His mom served us grape Kool-Aid and bologna and cheese sandwiches on the back porch. It was shady and cool, and seemed like it was on an old farmhouse out in the country. We could see nothing but garden, field and farm. It was as if the neighborhood of the suburb had vanished behind the wall of trees.
He eyed me from head to toe. “You look good with some color.”
I surveyed my arm. It had its usual tinge of red. I put it next to his for comparison. He looked like polished mahogany. “Only if tomato is a color natural on humans,” I joked.
“It’s better than that orange that comes out of a bottle of QT everyone is using for a fake tan. Have you seen that stuff?”
I had. There was a girl in my fourth period history class who used the fake tanning lotion. She always glowed an unnatural bright orange. Except for the palms of her hands that were brown. Not attractive at all.
“A tan’s just wasted on a string bean like me,” I said. “People would just look and say you could count my ribs easier.”
“Oh get off it. You’re gorgeous.” The words slipped out of his mouth so quickly that it surprised both of us.

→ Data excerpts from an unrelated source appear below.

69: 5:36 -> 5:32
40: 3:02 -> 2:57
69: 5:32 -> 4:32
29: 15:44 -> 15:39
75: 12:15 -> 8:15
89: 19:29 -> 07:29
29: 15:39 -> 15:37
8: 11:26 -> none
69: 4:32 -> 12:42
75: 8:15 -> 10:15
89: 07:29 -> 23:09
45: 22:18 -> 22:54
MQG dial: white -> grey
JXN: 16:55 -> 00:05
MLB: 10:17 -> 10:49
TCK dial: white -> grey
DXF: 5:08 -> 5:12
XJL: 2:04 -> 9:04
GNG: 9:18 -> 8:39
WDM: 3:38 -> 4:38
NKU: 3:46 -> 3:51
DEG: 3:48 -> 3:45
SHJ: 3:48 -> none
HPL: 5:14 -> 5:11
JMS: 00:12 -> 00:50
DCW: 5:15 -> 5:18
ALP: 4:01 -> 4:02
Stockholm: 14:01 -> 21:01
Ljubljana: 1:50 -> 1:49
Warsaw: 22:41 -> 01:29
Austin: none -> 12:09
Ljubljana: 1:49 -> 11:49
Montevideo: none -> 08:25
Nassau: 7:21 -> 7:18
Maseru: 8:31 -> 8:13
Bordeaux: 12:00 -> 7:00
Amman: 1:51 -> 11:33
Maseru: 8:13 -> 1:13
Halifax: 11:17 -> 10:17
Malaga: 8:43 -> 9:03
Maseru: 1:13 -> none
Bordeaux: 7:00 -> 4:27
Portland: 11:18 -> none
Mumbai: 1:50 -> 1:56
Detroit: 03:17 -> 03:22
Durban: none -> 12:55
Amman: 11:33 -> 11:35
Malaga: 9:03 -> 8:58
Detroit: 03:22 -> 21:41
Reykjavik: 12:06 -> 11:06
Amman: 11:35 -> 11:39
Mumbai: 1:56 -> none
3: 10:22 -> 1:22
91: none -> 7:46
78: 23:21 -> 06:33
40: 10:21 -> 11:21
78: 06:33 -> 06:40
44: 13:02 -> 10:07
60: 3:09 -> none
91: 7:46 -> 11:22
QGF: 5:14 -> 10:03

I was still staring at him as the heat of embarrassment crawled up from my chest to my face. I was dumbstruck for words.
Ryan looked rattled. He dropped his head. “I’m sorry. I didn’t mean to…um… I didn’t mean to make you uncomfortable.”
It was clear he thought he’d crossed some line with me. He hadn’t.
“You didn’t,” I assured him. “It’s just that no one has ever said that to me. I mean…I’m so average…I don’t get a lot of compliments.”
His smile returned. “You’re not average by a long shot. Who told you that?”
“No one had to tell me. I’ve got a mirror. I don’t look like you guys with all the muscles and stuff. You’re the guys who get all the compliments.”
“Beauty is in the eye of the beholder.” The row of perfect teeth shone again. He had no idea how much he had made my day.
Ryan had a real passion for his gardening. A walk through his two gardens was testimony to that. A flower garden and a vegetable garden. He raised most of the vegetables his family ate for food. He treated it like a science, creating his own compost mulch fertilizer.